Russia’s foreign minister is heading to Ethiopia Tuesday, his last stop on a four-nation tour of Africa aimed at countering Western criticism of Russia’s invasion of Ukraine. Western nations blame the invasion for worsening food shortages in record drought-stricken East Africa, including Ethiopia. But Ethiopia has also been under Western pressure over its war with Tigray rebels and has a historic friendship with Russia.
Sergey Lavrov will round off his Africa tour by meeting with Ethiopian officials in Addis Ababa as he fends off accusations that his country is exporting hunger through its war in Ukraine.
He will also try to strengthen ties with Ethiopia’s federal government, whose relations with the West have soured amid accusations of human rights abuses in the Tigray conflict.
Russia’s presence in Ethiopia is scant compared to other countries. It does not have a large aid footprint like the U.S. Nor does it invest heavily in infrastructure as the Chinese do.
But the two countries have a strong diplomatic partnership. Since the Tigray war started in November 2020, Russia has shielded Ethiopia at the United Nations Security Council by insisting meetings be held behind closed doors and using its veto to block statements condemning alleged abuses by Ethiopian forces.
It is not unusual to hear people in Addis Ababa express a preference for Russia over Western countries, which Prime Minister Abiy Ahmed’s government has suggested are behind a conspiracy supporting the Tigray People’s Liberation Front rebel group, or TPLF.
Moges Zewdu Teshome, an independent researcher, said the Russia-Ethiopia relationship has deep historical roots.
“The Ethiopian government has always been in a good relationship even during those turbulent periods of the Cold War, of course, siding with the Soviet Union, as you may recall,” he said. “And then if we see it in the context of the current quagmire which Ethiopia is in when it comes to its international relations and foreign policy posture, Russia has been backing the Ethiopian claims and or at least positions in the U.N. Security Council.”
Ethiopian officials will likely seek assurances from Lavrov that Black Sea wheat exports will resume. Ethiopia has plans to boost its wheat production in an attempt to become self-sufficient.

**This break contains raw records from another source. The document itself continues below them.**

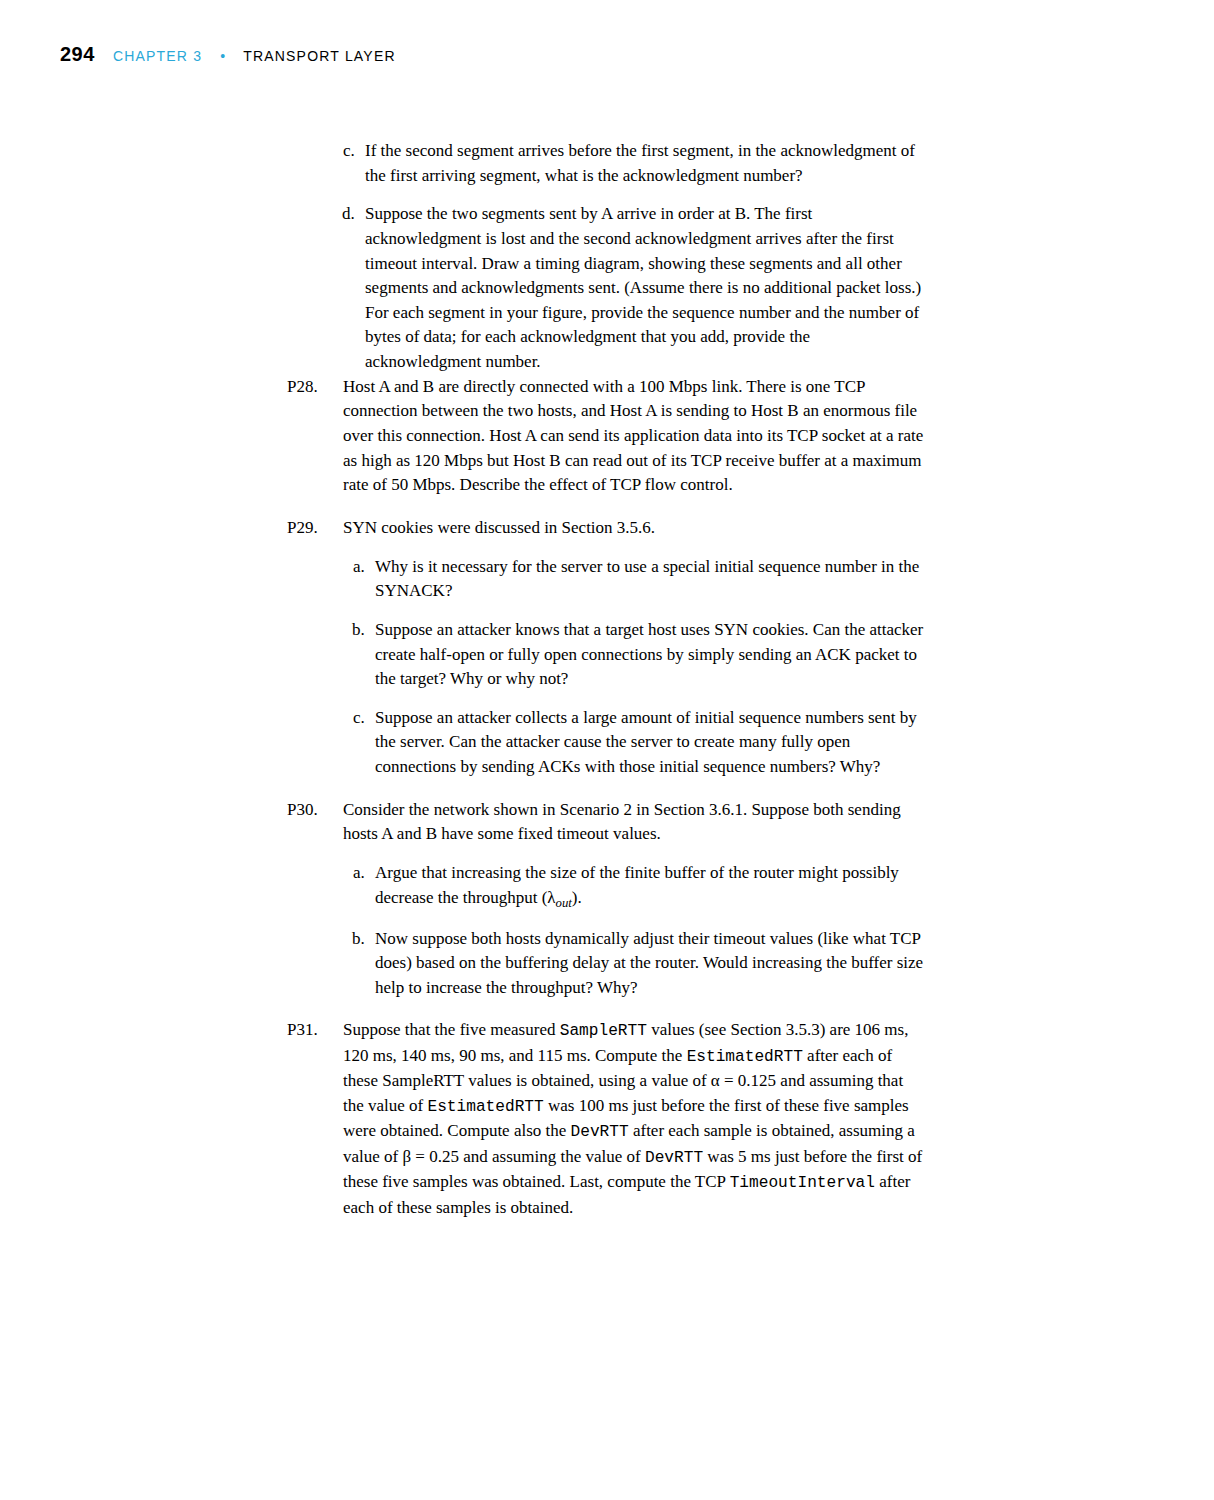294 CHAPTER 3 • TRANSPORT LAYER
If the second segment arrives before the first segment, in the acknowledgment of the first arriving segment, what is the acknowledgment number?
Suppose the two segments sent by A arrive in order at B. The first acknowledgment is lost and the second acknowledgment arrives after the first timeout interval. Draw a timing diagram, showing these segments and all other segments and acknowledgments sent. (Assume there is no additional packet loss.) For each segment in your figure, provide the sequence number and the number of bytes of data; for each acknowledgment that you add, provide the acknowledgment number.
P28.
Host A and B are directly connected with a 100 Mbps link. There is one TCP connection between the two hosts, and Host A is sending to Host B an enormous file over this connection. Host A can send its application data into its TCP socket at a rate as high as 120 Mbps but Host B can read out of its TCP receive buffer at a maximum rate of 50 Mbps. Describe the effect of TCP flow control.
P29.
SYN cookies were discussed in Section 3.5.6.
Why is it necessary for the server to use a special initial sequence number in the SYNACK?
Suppose an attacker knows that a target host uses SYN cookies. Can the attacker create half-open or fully open connections by simply sending an ACK packet to the target? Why or why not?
Suppose an attacker collects a large amount of initial sequence numbers sent by the server. Can the attacker cause the server to create many fully open connections by sending ACKs with those initial sequence numbers? Why?
P30.
Consider the network shown in Scenario 2 in Section 3.6.1. Suppose both sending hosts A and B have some fixed timeout values.
Argue that increasing the size of the finite buffer of the router might possibly decrease the throughput (λout).
Now suppose both hosts dynamically adjust their timeout values (like what TCP does) based on the buffering delay at the router. Would increasing the buffer size help to increase the throughput? Why?
P31.
Suppose that the five measured SampleRTT values (see Section 3.5.3) are 106 ms, 120 ms, 140 ms, 90 ms, and 115 ms. Compute the EstimatedRTT after each of these SampleRTT values is obtained, using a value of α = 0.125 and assuming that the value of EstimatedRTT was 100 ms just before the first of these five samples were obtained. Compute also the DevRTT after each sample is obtained, assuming a value of β = 0.25 and assuming the value of DevRTT was 5 ms just before the first of these five samples was obtained. Last, compute the TCP TimeoutInterval after each of these samples is obtained.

But for the time being, it imports over 40% of its grain from Ukraine and Russia, and some 30 million Ethiopians currently rely on food aid sourced from global grain markets.
Last year, as the Tigray war continued, Russia signed a security partnership with Ethiopia. The deal raised eyebrows among Western diplomats whose countries suspended aid.
However, Awet Weldemichael, a professor at Queen’s University in Ontario, said Russia cannot displace the Western presence in Ethiopia, especially as the prime minister tries to rehabilitate ties with the U.S. now that the Tigray conflict is cooling down.
“I don’t think that the West’s relationship with the Ethiopian prime minister is as bad as it was six months ago or a year ago,” he said. “We increasingly see the West has been actively normalizing the prime minister and his policies. In light of that, in light of the mending of fences, so to speak, between Addis Ababa and Western capitals. I doubt that Foreign Minister Lavrov will have much of a chance.”
Ethiopia abstained from voting on the U.N. resolution condemning Russia’s invasion of Ukraine in March.